__WHAT THE TASK ASKS__
Here is the task for the records below: repeat exactly the lines from the one with "coffee cup [618,592,645,635]" to the one with "- pen holder [211,339,259,405]", both included, and nothing else.

*** Opening of DATA RECORDS ***

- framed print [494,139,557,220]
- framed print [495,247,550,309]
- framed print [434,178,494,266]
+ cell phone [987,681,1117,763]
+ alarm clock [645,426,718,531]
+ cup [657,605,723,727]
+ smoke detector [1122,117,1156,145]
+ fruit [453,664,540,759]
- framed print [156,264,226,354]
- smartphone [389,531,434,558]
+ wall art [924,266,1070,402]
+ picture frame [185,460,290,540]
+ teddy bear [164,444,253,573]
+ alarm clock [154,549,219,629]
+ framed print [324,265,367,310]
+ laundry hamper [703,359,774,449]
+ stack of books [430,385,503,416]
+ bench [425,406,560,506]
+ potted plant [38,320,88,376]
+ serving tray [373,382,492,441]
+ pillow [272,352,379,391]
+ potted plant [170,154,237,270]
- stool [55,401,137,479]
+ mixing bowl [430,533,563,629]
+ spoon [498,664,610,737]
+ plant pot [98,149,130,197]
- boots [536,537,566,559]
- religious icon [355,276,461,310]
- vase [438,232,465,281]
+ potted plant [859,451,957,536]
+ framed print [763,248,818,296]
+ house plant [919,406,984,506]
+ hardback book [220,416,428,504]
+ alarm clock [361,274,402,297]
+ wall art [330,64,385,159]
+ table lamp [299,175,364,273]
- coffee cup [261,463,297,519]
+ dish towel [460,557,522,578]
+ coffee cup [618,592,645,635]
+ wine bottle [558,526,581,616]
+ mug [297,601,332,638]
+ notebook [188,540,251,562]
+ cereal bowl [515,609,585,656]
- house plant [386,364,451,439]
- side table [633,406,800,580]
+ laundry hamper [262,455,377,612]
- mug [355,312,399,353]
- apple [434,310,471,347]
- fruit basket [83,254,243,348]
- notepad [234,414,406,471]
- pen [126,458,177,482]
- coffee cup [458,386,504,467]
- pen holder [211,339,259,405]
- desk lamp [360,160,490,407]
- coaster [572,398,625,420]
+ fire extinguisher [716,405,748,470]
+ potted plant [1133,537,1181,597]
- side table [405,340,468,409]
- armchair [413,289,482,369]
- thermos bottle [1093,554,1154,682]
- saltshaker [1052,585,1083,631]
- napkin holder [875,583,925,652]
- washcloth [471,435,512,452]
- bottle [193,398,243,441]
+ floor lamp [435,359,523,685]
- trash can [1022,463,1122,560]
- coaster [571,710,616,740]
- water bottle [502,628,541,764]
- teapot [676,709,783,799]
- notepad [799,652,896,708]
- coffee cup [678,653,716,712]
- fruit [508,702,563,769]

*** Close of DATA RECORDS ***

__RESPONSE TO THE EXERCISE__
+ coffee cup [618,592,645,635]
+ wine bottle [558,526,581,616]
+ mug [297,601,332,638]
+ notebook [188,540,251,562]
+ cereal bowl [515,609,585,656]
- house plant [386,364,451,439]
- side table [633,406,800,580]
+ laundry hamper [262,455,377,612]
- mug [355,312,399,353]
- apple [434,310,471,347]
- fruit basket [83,254,243,348]
- notepad [234,414,406,471]
- pen [126,458,177,482]
- coffee cup [458,386,504,467]
- pen holder [211,339,259,405]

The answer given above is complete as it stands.